Hot take: Blue and gold for Houston Cole

Photo courtesy of Unsplash

Hayden Richardson, Correspondent

Talking to students here at JSU, especially commuters, one thing has become evidently clear. No one is happy about the inflation going on with gas prices right now.

 Because of this many look towards the news for an answer, and stumble across the Russian invasion of Ukraine.

 While the attacks date farther back than this year, for instance the attacks of the crimean peninsula back in 2014, the media has exploded as of February 24 of this year.

 People all over the news, social media, and even the entertainment industry including actors/actresses and sports figures have gotten involved in the conflict.

 It doesn’t take long to find a wide variety of opinions on the matter. However, what are the thoughts here at Jacksonville State?

Through public opinion polling the positions at JSU have become more clear. On a scale of 1-10 respondents rated their self-perceived knowledge on the conflict and how worried they are about it.

On the first question a 61.8% majority rated their knowledge in the 7-9 range meaning they know a great deal about the issue. Another 67.7% majority have a level of worry in the 6-8 range, or have moderate to serious worries about the conflict and its results.

In terms of involvement 52.9% of respondents believe the U.S. should get involved on the side of Ukraine while a solid plurality of 44.1% wish for us simply to abstain.

However, this position of neutrality seems to shrink as an astounding 73.5% of those surveyed are willing to pay more on goods, like gas, in order to help the fight against Russia.

Economic involvement is where most individuals seem to want the U.S. to stop, however as only 29.4% of respondents want the nation directly involved with troops and an even smaller group ,20.6%, were willing to go themselves or let loved ones go. 

A few basic observations can be drawn from this information.

  First, JSU seems to be very attentive to the ongoing situation in Asia.

  Secondly, while many claim to want neutrality the vast majority does seem to support economic actions such as sanctions against Russia.

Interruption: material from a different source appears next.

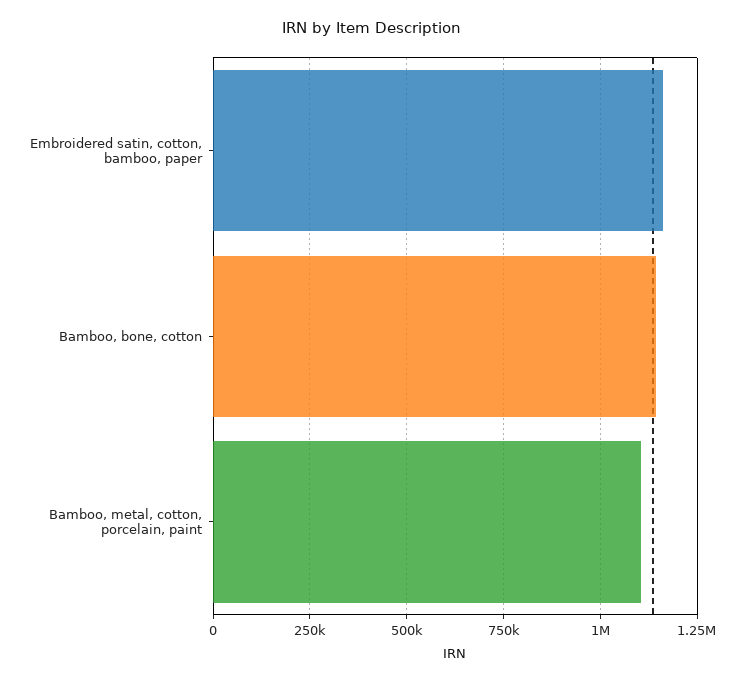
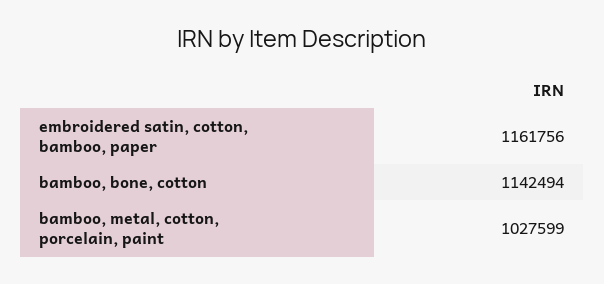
Bamboo, metal, cotton, porcelain, paint: 1100000 -> 1027599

  These actions will affect the oil supply driving up the cost at the pump, a cost that JSU students are reportedly willing to pay to help Ukraine.

Lastly, very few want an open U.S. war.

The United States has had a history of isolationist tendencies from Washington warning not to get involved in European affairs on his way out of office to a claim of neutrality to both sides at the start of World War 1.

Not everything is about numbers though. Rikardo, a Ukrainian student at JSU, has a family still having to take shelter in the war zone.

He believes the U.S. and other countries should go fight for Ukraine because as he put it ”No one in Ukraine wanted a war. Russia just kept trying to take over Ukrainian territories which Putin still thinks [are] Russia’s territory all the way back since 1991.”

He blames President Biden and world leaders for appearing soft on President Putin and giving him quote “…an opportunity to attack Ukraine because he knew Biden would do nothing but stay and watch. The rest of the world does the same.”

He does however thank his friends at JSU and hopes the university can help show solidarity by lighting up the library with gold and blue, the colors of the Ukrainian Flag.

For now, he and the rest of JSU are watching as the events continue to unfold.